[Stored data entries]
++++++

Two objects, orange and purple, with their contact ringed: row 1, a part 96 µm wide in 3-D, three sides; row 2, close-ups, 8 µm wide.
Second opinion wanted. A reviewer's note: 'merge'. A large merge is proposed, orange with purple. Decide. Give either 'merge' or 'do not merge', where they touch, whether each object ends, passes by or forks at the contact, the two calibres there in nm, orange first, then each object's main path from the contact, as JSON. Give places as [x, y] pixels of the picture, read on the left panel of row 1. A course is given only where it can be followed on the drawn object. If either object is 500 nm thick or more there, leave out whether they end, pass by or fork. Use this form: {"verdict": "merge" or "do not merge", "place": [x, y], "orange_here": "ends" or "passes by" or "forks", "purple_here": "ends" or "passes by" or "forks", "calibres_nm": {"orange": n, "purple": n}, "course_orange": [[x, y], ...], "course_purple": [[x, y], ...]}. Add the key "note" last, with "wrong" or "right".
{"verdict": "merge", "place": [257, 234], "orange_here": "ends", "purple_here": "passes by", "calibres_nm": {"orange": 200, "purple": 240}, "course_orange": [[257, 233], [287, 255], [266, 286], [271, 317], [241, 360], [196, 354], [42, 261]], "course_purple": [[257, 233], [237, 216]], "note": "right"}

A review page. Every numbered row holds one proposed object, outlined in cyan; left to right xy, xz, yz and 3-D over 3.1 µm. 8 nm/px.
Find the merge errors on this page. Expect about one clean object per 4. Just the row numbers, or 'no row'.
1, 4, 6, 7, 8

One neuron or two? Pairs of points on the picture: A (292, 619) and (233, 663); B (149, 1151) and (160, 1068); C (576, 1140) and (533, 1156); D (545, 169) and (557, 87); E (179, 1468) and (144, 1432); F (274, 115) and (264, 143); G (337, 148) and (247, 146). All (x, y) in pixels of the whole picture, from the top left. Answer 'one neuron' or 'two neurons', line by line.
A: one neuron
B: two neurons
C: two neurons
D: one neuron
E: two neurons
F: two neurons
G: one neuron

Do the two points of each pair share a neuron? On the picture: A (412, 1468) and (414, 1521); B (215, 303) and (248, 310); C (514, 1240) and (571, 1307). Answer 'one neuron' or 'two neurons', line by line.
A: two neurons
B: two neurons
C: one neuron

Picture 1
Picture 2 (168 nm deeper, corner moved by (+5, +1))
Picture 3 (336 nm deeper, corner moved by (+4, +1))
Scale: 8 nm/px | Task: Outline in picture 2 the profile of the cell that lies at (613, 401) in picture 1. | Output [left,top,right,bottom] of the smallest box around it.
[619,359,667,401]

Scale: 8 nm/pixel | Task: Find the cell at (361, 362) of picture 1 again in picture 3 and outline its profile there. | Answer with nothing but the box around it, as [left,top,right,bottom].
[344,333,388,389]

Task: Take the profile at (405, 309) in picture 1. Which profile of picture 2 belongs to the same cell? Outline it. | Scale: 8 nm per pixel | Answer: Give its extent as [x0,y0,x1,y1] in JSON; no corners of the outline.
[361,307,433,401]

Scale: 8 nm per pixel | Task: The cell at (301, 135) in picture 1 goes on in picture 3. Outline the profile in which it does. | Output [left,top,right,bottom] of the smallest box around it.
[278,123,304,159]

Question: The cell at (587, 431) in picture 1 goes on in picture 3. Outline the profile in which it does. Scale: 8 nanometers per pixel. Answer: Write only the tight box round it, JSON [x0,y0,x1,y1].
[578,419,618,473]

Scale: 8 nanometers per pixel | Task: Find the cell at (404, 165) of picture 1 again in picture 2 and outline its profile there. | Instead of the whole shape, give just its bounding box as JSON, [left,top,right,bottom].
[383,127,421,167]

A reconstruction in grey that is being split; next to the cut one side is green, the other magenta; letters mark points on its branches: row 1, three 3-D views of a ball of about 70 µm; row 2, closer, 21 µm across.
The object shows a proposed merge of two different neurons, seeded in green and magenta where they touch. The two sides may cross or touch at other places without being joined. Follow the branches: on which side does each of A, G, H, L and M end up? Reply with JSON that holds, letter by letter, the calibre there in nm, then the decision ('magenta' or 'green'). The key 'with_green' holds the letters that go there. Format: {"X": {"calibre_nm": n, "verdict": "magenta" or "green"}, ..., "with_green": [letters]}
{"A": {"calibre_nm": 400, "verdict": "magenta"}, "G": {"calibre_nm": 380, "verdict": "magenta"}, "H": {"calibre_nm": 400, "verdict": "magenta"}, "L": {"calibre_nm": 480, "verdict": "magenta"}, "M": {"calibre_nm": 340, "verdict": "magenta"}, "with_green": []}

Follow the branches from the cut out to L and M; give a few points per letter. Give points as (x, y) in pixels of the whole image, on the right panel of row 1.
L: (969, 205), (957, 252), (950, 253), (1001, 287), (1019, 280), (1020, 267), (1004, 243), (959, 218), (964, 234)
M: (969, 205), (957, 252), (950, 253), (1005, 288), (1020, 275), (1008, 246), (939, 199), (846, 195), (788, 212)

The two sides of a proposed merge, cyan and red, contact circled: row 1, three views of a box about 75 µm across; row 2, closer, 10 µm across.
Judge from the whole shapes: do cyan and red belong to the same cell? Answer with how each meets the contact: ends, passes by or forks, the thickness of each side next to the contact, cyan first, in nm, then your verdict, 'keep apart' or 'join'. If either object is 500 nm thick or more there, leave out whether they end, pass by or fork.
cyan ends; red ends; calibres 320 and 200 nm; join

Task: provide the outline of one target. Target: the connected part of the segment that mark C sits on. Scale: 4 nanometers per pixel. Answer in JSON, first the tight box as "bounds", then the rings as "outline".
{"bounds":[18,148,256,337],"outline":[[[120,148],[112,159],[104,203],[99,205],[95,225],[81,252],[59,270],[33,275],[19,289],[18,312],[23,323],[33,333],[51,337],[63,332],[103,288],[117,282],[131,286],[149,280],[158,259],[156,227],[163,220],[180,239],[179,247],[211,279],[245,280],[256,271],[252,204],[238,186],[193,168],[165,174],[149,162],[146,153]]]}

++++++

● EXERCISE DIRECTIONS
Above are the records; from them, give again exactly the lines from the one containing "Question: The cell" to the one containing "A reconstruction in", both lines included, and nothing more.

● FINAL ANSWER
Question: The cell at (587, 431) in picture 1 goes on in picture 3. Outline the profile in which it does. Scale: 8 nanometers per pixel. Answer: Write only the tight box round it, JSON [x0,y0,x1,y1].
[578,419,618,473]

Scale: 8 nanometers per pixel | Task: Find the cell at (404, 165) of picture 1 again in picture 2 and outline its profile there. | Instead of the whole shape, give just its bounding box as JSON, [left,top,right,bottom].
[383,127,421,167]

A reconstruction in grey that is being split; next to the cut one side is green, the other magenta; letters mark points on its branches: row 1, three 3-D views of a ball of about 70 µm; row 2, closer, 21 µm across.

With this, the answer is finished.